2013: The End of the Wait-and-See Office Market in NYC?

by admin

We We ended 2012 with a “wait-and-see” New York City office market, a predicament common to other cities and commercial real estate sectors across the U.S. With elections, the fiscal cliff and 2012 behind us, we expect 2013 to be a bit of a transition year with moderate growth, but it will still be interesting to observe and be a part of one of the world’s most dynamic markets as Midtown, Midtown South and Downtown evolve and historic developments such as the World Trade Center continue to take shape.

In terms of tenant activity, Midtown South is still the biggest story. Midtown South vacancy closed the year at 7.9 percent, with average asking rents of $49.69 per square foot, while the submarket’s Class A space was 5.2 percent vacant with average asking rates of $62.57 per square foot. With Google and its $2 billion New York City headquarters at 111 Eighth Ave., Midtown South’s Silicon Alley has emerged as the East Coast hot spot for tech and social media tenants that are drawn to the city’s media and financial agglomerations and talent pool.
Though Midtown and Midtown South offer a different vibe and, generally, different types of office inventory, owners in the two submarkets are competing for many of the same end-users, which enables potential tenants to play the two markets against each other.

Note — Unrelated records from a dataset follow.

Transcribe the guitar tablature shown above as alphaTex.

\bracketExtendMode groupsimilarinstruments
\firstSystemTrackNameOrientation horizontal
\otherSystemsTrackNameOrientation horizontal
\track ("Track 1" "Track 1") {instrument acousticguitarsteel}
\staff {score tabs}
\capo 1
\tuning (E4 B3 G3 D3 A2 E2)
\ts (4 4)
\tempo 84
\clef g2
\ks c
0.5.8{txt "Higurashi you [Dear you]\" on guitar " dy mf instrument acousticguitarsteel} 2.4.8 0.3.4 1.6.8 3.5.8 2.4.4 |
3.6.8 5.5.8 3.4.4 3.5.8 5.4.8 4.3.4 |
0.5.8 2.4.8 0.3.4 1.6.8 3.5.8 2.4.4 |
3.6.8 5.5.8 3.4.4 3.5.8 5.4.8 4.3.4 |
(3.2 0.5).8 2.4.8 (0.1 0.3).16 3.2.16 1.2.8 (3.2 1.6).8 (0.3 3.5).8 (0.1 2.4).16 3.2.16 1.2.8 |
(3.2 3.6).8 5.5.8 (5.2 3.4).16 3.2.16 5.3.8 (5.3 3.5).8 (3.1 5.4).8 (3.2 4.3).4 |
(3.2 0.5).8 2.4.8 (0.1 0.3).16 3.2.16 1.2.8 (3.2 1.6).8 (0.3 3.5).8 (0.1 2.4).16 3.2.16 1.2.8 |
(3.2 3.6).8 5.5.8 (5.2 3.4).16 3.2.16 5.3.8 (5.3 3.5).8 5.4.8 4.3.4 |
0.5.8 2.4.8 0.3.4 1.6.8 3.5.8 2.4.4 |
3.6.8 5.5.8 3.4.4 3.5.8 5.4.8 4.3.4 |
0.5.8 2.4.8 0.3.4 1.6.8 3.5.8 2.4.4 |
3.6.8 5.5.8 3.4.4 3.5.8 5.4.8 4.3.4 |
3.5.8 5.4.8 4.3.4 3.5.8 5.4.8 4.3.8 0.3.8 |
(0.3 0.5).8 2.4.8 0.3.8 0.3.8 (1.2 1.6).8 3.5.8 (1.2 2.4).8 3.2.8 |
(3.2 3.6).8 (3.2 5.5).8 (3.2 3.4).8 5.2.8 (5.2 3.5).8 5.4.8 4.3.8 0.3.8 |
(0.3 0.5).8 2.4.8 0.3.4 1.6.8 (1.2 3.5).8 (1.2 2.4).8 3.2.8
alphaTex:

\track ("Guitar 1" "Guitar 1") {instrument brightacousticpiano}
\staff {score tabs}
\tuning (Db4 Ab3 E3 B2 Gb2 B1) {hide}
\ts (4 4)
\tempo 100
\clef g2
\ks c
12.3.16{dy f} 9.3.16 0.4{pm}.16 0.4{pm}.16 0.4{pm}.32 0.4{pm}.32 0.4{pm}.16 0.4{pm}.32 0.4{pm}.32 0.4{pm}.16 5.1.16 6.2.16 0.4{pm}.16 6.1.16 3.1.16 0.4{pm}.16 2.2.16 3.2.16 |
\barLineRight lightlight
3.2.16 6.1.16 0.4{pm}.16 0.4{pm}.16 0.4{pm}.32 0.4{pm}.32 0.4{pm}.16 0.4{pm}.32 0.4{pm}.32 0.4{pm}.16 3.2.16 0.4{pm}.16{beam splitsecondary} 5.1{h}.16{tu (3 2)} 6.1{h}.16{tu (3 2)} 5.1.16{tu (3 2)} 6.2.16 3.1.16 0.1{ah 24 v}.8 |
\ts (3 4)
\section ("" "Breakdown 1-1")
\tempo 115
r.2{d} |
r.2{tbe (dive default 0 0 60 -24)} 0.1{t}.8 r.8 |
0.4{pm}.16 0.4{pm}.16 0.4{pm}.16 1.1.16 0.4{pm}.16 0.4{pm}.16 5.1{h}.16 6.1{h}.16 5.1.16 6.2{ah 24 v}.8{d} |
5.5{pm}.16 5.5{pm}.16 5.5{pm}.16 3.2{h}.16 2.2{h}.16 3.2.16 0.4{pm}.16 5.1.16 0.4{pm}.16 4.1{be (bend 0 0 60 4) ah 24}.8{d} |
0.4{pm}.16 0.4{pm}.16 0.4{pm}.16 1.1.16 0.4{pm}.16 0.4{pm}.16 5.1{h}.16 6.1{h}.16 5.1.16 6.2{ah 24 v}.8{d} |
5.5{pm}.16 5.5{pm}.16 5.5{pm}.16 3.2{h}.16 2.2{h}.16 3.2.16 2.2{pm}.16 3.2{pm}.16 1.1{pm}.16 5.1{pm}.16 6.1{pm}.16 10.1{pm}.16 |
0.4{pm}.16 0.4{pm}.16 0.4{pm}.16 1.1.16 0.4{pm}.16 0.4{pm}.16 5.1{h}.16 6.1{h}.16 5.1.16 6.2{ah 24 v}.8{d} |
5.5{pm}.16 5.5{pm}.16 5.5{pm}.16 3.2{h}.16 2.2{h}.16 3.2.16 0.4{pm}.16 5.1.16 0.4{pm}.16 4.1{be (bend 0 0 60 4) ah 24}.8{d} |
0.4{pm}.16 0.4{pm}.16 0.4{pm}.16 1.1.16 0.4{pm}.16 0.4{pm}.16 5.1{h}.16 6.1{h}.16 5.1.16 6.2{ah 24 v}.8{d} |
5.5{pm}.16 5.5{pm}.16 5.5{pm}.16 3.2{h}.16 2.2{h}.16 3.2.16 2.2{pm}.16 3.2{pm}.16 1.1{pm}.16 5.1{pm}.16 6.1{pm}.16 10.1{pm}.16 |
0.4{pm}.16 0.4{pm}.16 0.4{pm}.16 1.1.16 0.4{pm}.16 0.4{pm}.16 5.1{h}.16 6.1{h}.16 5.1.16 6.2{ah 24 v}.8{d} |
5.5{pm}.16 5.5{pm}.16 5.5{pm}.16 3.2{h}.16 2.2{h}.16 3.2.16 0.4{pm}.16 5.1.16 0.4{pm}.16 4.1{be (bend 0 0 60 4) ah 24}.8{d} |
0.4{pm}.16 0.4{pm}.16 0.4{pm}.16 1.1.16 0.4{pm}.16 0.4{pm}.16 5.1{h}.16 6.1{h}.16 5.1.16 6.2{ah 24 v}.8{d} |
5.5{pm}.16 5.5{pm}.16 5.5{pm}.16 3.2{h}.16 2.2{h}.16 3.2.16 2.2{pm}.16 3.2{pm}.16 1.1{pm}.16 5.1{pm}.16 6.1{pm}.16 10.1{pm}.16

Midtown space tends to be more corporate, with floorplates exceeding 30,000 square feet, whereas most Midtown South buildings are older, smaller and generally have floorplates of 15,000 to 25,000 square feet.
While Midtown might make more sense from an operational efficiency standpoint, Midtown South’s ambiance and connection to hip neighborhoods and areas such as Chelsea, the Meat Packing District and Flatiron, differentiate it in terms of its allure for tech and social media companies and employees. These factors keep Midtown South’s large buildings with large floorplates — 620 Avenue of the Americas, 11 Madison Ave. and 111 Eighth Ave., for example — near full occupancy.
For 2013, we expect Midtown South rents to spike sharply as the area continues to draw technology and social media firms. It’s an ironic twist because tenants that once viewed Midtown South as the low-cost option now seek less expensive space in re-emerging areas such as Downtown and Penn Station/Garment submarket. We’ll also see a continued influx of relatively new property owners willing to speculate on adaptive reuse, similar to Savanna’s redevelopment plans for 249 and 245 West 17th St. We anticipate that Midtown will continue to lose tenants to Midtown South and other, less-costly areas, but, overall Midtown vacancy will remain around 10 percent and rents will increase steadily.
Downtown, the 1 World Trade Center Freedom Tower rises magnificently, as does neighboring 4 World Trade Center, both of which are slated for 2013 completion. With Condé Nast’s nearly 1.2 million-square-foot commitment to 1 World Trade Center, it will be interesting to see if Downtown emerges as a center for media and technology tenants that would accompany the submarket’s traditional finance, insurance and real estate occupiers.
Capital Markets Questions
Two office building sales that were expected to close around the end of 2012 — but did not — may suggest more wait-and-see for 2013. Owners of 11 Madison Avenue and One Worldwide Plaza anticipated their properties would fetch more than $1 billion and $1.5 billion, respectively, but offers fell below expectations, according to media reports, and the properties were pulled off the market. Higher valuations should indicate greater confidence in New York City’s leasing markets, but, an alternative approach by current owners — refinancing, for example — does not suggest a negative outlook. Still, the fact that New York office properties were pulled from the market proves that ownership price expectations remain above what the marketplace is willing to bear.
More than ever, corporate tenants remain mindful of capital expenses and optimized utilization of office space as they shrink per-person space metrics. That said, Manhattan continues to be a global marketplace where people and companies desire to live and operate. Long term, demand seems to outpace supply, and, ultimately, that suggests a healthy 2013 and robust 2014.